WhatsApp provides Facebook with a living map of who has contact with whom, who talks with whom, when, how often, and how long. This is something that phone companies, back in the day when we used wires, were prohibited from sharing with anyone, the exception being a legal warrant. Facebook sells it.

How valuable is it? According to the Facebook 3Q 2020 earnings report, about twenty-one and a half billion over three months. That’s roughly three dollars from every one of the seven, nearly eight billion human beings in existence. Multiplying by four quarters gives twelve dollars a head each year.

How do you suppose your cell phone provider can offer unlimited WhatsApp bandwidth for all of their customers?
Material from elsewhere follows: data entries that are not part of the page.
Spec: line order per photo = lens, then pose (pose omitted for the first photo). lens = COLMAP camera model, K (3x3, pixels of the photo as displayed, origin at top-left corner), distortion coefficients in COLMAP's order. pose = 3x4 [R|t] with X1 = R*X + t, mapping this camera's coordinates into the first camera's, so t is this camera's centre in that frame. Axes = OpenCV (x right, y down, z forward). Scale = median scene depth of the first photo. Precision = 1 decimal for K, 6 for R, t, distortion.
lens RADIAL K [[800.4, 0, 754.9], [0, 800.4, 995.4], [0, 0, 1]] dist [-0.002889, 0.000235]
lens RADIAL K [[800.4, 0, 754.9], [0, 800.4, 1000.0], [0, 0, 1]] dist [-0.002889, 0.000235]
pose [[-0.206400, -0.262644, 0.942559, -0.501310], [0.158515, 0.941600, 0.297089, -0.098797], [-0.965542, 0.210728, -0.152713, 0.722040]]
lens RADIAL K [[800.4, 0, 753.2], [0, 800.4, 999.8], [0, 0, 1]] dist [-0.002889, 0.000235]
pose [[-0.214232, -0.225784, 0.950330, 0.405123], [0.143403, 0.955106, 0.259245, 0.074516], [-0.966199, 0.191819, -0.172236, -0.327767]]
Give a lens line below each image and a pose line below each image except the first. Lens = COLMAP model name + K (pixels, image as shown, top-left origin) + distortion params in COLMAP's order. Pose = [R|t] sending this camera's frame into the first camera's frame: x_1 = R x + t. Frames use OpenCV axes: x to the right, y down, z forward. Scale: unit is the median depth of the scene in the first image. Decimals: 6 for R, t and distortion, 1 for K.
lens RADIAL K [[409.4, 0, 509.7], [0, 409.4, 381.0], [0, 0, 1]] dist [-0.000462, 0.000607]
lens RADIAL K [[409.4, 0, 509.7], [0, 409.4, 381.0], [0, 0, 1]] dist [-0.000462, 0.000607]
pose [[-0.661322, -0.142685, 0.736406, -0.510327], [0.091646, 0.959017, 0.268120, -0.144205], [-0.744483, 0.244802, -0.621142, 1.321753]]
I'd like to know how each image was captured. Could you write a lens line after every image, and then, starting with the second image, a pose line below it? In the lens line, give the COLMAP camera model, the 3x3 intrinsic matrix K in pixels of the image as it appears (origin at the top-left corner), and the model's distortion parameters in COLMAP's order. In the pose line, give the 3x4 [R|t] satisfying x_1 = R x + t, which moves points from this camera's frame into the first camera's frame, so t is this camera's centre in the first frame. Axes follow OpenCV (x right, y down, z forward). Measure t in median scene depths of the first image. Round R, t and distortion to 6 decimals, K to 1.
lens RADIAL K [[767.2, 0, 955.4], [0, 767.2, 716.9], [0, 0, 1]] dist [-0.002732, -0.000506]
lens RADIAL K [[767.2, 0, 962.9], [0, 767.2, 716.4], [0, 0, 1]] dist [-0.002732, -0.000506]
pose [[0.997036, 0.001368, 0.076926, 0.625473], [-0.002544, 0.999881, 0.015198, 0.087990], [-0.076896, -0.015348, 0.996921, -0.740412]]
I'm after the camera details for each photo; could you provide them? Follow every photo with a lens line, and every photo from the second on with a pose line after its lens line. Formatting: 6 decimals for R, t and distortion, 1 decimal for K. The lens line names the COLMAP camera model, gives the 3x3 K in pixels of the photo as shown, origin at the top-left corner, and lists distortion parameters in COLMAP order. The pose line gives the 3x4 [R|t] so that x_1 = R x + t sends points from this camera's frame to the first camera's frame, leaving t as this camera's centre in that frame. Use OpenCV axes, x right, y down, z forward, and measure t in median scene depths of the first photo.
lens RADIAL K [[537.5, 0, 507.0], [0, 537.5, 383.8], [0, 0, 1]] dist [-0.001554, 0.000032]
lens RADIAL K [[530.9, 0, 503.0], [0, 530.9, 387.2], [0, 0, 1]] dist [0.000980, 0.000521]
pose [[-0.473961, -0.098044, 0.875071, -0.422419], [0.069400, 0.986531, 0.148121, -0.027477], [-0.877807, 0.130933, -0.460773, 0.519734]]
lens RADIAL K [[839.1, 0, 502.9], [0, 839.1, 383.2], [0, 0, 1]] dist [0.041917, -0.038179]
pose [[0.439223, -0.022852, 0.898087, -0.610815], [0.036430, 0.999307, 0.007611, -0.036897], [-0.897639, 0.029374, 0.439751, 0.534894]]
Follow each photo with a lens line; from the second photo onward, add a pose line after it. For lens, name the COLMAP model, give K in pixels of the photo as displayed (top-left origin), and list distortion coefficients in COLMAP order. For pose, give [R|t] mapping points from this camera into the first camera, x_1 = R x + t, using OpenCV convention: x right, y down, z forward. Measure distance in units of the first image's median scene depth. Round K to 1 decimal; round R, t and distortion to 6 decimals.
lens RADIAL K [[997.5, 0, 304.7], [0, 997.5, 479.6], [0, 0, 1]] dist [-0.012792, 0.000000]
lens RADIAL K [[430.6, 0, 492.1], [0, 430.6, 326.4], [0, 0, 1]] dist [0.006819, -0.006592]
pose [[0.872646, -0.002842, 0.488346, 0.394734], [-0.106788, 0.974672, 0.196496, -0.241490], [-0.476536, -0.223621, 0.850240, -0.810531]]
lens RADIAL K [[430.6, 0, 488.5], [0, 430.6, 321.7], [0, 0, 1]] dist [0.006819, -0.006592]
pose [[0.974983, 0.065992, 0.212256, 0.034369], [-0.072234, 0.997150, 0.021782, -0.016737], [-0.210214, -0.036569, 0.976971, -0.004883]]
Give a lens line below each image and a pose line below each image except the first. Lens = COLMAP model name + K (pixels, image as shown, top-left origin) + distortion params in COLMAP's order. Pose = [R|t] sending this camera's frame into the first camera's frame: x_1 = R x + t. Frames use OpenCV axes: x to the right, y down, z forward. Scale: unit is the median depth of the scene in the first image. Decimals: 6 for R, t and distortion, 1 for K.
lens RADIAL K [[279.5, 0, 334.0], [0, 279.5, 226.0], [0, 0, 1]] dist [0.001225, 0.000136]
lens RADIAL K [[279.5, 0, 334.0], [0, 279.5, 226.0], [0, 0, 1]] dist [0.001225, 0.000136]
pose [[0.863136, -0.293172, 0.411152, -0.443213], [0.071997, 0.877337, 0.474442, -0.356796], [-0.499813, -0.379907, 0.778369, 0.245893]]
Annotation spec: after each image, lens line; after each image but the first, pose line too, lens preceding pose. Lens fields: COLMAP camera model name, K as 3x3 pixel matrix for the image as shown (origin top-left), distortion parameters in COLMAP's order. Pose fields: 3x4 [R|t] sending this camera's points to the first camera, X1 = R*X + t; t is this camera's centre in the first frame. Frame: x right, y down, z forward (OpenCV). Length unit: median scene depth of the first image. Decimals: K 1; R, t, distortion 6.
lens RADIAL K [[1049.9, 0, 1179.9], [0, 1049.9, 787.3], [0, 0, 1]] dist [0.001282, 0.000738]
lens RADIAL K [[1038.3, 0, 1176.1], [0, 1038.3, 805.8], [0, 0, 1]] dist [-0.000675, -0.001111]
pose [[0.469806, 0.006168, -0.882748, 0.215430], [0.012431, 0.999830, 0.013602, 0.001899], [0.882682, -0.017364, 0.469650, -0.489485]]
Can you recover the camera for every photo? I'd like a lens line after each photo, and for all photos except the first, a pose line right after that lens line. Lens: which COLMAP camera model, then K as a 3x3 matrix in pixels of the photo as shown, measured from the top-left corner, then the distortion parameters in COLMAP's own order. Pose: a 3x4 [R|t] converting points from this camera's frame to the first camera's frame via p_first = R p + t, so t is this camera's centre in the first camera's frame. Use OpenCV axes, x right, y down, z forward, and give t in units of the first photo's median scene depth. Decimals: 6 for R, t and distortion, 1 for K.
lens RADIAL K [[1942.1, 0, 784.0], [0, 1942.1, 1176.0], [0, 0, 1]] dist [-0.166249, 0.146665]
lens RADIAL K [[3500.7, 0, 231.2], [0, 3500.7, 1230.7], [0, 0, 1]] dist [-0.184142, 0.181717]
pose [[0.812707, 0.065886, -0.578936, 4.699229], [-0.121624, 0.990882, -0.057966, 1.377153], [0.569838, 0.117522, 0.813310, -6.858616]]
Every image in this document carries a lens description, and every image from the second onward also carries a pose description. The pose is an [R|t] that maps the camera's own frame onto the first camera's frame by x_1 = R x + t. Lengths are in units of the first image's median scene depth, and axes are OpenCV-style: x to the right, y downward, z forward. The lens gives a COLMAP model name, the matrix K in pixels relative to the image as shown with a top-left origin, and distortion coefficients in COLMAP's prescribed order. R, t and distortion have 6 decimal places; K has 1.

Who pays for that? WhatsApp does. Why? Because having everyone using WhatsApp is worth loads more than the cost. How much more?

From the same document we see that (only) one in four human beings on earth interacts with Facebook (including through WhatsApp). That means each Facebook or WhatsApp user person on average earns Facebook about forty-eight dollars each year. The document puts their expenses at fifty-five billion, about twenty dollars a head. They’re getting 100% return, two dollars out for every dollar in.

The point?

The point isn’t that Facebook profits from WhatsApp. It’s that the data we give to them using their application is valuable. The company works incessantly to make it more so. As a shareholder, that’s supposed to be a good thing. As a citizen, one wonders.

Your data is valuable because it is used to predict and to influence your behavior, not only that you spend your cash or where you spend it, but also your opinion, what you care about, what you know about, even how you vote.

An October, 2019 article in the New York Times has United States Democratic primary candidates collectively spending thirty-two million dollars with Facebook in 2019.

According to data collected by the Wesleyan Media Project, the major U.S. presidential candidates in the 2020 election spent, combined, about one hundred and ninety million dollars on Facebook.

No turns

Further, and considerably more troubling, is the asymmetry of the information. While you provide all of this data to Facebook, in reality, the privacy policy (or non-privacy policy) doesn’t provide you with any transparency about how your data is used. It discloses things in general terms; but, you can have no information about any specifics whatsoever– how many times, with whom, specifically, when? Who has bought? How has the data been combined with data from other sources? How complete is the picture?

If people could see the complete picture that Facebook compiles, their dossier, and know specifically who has accessed it, I think they would be uncomfortable with what they saw.

See no evil

Facebook cares

If you happen upon the WhatsApp Privacy presentation, they tell you that they keep you private.

That document tells you that you can choose who can see your last seen and status. They mean other users. The privacy policy tells you that Facebook can always see whether you are using the app and your status. They tell you that the content of your messages is invisible to them. The privacy policy tells you that the length, destination, time sent, device from which sent, location from which sent, and other metadata are all shared with Facebook.

It’s important to WhatsApp that you think it is private and secure. Take their word for it. Don’t read the privacy policy.